- Task directions -
Beginning with the line below that contains "Traj-OPTICS is research" and ending with the line that contains "<dt>--archive</dt>", copy every line exactly. Copy nothing else.

- Extracted records -
_ _ _ _ _ _ _
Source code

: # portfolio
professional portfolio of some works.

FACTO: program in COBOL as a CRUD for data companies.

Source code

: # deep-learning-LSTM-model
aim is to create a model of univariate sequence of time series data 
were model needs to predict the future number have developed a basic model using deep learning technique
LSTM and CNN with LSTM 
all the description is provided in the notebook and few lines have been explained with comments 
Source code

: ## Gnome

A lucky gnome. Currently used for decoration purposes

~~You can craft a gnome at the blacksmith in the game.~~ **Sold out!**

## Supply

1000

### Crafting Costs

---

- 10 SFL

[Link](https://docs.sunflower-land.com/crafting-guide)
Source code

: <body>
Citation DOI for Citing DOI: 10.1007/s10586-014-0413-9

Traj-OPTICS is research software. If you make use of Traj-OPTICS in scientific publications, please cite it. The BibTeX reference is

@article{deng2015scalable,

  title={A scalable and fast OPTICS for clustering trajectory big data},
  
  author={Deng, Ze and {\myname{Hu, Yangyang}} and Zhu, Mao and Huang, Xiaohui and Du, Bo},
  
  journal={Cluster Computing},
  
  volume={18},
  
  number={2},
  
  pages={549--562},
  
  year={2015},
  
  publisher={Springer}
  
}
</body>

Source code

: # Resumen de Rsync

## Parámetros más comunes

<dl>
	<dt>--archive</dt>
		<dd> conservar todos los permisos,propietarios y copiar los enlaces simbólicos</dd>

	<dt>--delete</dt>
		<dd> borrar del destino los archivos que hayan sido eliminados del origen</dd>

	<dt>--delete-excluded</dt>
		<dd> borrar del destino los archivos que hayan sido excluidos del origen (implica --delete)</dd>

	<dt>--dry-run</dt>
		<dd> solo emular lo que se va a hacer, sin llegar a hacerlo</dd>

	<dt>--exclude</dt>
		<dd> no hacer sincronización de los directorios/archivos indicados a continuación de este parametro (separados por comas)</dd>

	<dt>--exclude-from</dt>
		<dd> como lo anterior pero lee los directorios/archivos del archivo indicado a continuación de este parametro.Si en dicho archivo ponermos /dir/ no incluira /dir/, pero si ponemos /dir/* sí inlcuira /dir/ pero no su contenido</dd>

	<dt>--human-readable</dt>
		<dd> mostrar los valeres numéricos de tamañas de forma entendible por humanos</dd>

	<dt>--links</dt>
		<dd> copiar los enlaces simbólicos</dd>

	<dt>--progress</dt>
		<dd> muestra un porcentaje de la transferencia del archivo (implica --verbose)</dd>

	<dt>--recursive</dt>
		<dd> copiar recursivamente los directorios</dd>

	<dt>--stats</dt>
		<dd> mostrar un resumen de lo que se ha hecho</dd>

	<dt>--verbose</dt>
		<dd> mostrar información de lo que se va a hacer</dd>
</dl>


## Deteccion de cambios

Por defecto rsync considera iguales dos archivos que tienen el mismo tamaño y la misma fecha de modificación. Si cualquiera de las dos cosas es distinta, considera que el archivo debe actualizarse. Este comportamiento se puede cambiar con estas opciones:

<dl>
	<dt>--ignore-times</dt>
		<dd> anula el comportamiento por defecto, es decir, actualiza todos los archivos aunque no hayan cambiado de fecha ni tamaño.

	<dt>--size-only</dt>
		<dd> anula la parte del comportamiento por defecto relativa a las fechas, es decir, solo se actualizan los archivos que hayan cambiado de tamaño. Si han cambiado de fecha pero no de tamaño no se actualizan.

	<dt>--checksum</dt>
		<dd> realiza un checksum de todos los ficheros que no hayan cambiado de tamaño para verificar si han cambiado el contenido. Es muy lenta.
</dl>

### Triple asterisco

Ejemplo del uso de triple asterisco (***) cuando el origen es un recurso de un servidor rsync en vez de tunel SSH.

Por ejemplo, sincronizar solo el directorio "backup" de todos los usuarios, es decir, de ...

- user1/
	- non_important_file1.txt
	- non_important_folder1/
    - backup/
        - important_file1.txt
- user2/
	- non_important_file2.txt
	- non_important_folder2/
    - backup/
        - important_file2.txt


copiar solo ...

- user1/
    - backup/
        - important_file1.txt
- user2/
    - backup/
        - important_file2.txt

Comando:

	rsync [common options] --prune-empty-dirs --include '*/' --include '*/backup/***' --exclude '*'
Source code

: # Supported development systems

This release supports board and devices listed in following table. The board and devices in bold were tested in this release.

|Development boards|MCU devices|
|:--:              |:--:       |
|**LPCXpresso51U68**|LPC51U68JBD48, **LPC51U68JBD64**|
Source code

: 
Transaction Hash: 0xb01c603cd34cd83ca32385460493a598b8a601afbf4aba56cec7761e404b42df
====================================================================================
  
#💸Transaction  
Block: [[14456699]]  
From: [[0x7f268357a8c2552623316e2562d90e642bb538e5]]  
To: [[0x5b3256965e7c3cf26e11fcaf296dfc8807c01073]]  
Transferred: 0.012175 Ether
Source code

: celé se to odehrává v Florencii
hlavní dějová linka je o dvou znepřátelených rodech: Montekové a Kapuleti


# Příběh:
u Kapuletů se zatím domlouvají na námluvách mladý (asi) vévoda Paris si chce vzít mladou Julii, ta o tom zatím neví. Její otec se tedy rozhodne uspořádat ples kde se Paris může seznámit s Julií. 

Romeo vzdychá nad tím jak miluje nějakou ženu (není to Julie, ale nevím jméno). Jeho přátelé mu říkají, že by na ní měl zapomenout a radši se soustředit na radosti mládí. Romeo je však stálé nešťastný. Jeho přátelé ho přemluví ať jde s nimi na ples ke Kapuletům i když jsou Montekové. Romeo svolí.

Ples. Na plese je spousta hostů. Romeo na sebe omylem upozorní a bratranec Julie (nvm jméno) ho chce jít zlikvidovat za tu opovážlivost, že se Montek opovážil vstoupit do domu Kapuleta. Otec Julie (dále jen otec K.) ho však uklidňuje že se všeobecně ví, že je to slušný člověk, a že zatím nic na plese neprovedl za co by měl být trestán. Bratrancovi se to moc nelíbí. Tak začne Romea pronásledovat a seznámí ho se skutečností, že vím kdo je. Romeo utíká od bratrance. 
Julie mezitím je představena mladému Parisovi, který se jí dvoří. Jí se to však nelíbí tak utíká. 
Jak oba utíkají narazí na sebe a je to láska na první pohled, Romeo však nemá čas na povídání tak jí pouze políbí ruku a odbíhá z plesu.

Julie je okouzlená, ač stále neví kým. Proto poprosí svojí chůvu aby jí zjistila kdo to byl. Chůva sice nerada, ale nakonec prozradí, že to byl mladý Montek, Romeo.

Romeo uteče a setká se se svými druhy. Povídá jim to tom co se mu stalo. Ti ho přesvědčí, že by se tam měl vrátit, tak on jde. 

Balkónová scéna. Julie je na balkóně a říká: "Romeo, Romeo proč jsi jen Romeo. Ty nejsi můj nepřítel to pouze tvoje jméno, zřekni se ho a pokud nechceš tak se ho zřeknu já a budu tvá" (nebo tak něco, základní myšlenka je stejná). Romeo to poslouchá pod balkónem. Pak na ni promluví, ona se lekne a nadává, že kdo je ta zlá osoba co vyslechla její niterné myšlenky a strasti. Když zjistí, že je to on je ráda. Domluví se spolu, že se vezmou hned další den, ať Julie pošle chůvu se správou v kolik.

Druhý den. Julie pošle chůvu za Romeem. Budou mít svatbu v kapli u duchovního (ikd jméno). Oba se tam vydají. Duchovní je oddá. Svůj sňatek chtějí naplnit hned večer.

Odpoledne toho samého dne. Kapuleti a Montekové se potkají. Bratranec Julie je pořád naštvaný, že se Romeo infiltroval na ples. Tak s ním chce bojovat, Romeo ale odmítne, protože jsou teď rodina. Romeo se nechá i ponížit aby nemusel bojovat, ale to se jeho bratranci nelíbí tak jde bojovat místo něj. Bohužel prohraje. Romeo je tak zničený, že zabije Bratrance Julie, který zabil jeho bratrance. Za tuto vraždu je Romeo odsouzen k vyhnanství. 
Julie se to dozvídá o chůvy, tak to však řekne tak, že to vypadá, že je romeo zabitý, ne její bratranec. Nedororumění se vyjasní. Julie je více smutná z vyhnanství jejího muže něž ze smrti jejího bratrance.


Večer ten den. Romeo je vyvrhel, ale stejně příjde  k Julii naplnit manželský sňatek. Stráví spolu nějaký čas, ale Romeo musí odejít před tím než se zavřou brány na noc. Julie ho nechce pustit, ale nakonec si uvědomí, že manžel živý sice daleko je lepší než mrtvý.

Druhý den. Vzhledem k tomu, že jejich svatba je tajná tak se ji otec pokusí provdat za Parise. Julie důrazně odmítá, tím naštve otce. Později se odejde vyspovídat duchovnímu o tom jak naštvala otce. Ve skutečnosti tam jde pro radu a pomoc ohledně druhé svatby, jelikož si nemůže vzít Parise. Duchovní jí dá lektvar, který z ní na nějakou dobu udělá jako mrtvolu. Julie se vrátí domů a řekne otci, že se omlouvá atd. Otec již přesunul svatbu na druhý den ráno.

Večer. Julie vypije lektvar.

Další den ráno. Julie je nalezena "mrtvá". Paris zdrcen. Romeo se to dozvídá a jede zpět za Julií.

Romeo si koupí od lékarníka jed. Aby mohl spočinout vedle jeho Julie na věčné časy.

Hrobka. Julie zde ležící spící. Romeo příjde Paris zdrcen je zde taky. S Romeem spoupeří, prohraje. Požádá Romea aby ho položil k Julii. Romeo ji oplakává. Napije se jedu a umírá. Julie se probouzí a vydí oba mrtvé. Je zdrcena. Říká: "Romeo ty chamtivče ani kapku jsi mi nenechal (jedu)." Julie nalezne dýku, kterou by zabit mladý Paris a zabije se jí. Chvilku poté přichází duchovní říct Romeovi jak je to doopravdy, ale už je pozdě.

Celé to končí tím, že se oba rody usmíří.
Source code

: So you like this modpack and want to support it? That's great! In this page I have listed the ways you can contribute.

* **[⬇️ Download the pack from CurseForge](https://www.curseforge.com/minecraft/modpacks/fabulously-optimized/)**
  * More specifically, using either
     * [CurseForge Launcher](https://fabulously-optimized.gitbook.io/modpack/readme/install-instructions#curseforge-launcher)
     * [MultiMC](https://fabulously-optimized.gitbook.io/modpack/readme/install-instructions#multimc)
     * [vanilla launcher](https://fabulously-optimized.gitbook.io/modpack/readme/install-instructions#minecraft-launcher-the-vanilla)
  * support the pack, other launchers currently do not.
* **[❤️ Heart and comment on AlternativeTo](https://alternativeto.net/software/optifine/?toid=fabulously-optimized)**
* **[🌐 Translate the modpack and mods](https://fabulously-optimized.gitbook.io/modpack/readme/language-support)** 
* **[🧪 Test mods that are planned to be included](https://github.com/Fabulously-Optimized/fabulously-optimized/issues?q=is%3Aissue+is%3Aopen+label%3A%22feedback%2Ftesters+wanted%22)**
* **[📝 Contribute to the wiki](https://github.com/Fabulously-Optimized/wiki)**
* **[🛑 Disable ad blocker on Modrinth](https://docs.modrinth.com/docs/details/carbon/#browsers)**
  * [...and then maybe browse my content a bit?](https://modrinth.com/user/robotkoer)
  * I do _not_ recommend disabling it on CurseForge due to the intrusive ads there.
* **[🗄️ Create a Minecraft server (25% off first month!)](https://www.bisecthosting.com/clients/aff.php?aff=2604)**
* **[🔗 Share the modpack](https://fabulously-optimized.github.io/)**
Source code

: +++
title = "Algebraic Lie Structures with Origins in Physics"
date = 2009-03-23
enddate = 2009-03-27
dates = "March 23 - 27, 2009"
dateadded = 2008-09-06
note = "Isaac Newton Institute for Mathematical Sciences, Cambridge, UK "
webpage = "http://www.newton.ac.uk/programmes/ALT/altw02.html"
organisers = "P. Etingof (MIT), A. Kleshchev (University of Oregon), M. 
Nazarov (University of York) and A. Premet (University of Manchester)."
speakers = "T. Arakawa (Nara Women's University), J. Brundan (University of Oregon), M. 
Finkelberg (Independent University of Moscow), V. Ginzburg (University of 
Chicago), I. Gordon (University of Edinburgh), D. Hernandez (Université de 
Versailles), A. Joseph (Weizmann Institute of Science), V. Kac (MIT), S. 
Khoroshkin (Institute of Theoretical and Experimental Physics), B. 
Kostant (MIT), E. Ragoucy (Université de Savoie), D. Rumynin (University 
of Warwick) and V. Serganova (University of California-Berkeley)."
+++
_ _ _ _ _ _ _
- Response area -
Traj-OPTICS is research software. If you make use of Traj-OPTICS in scientific publications, please cite it. The BibTeX reference is

@article{deng2015scalable,

  title={A scalable and fast OPTICS for clustering trajectory big data},
  
  author={Deng, Ze and {\myname{Hu, Yangyang}} and Zhu, Mao and Huang, Xiaohui and Du, Bo},
  
  journal={Cluster Computing},
  
  volume={18},
  
  number={2},
  
  pages={549--562},
  
  year={2015},
  
  publisher={Springer}
  
}
</body>

Source code

: # Resumen de Rsync

## Parámetros más comunes

<dl>
	<dt>--archive</dt>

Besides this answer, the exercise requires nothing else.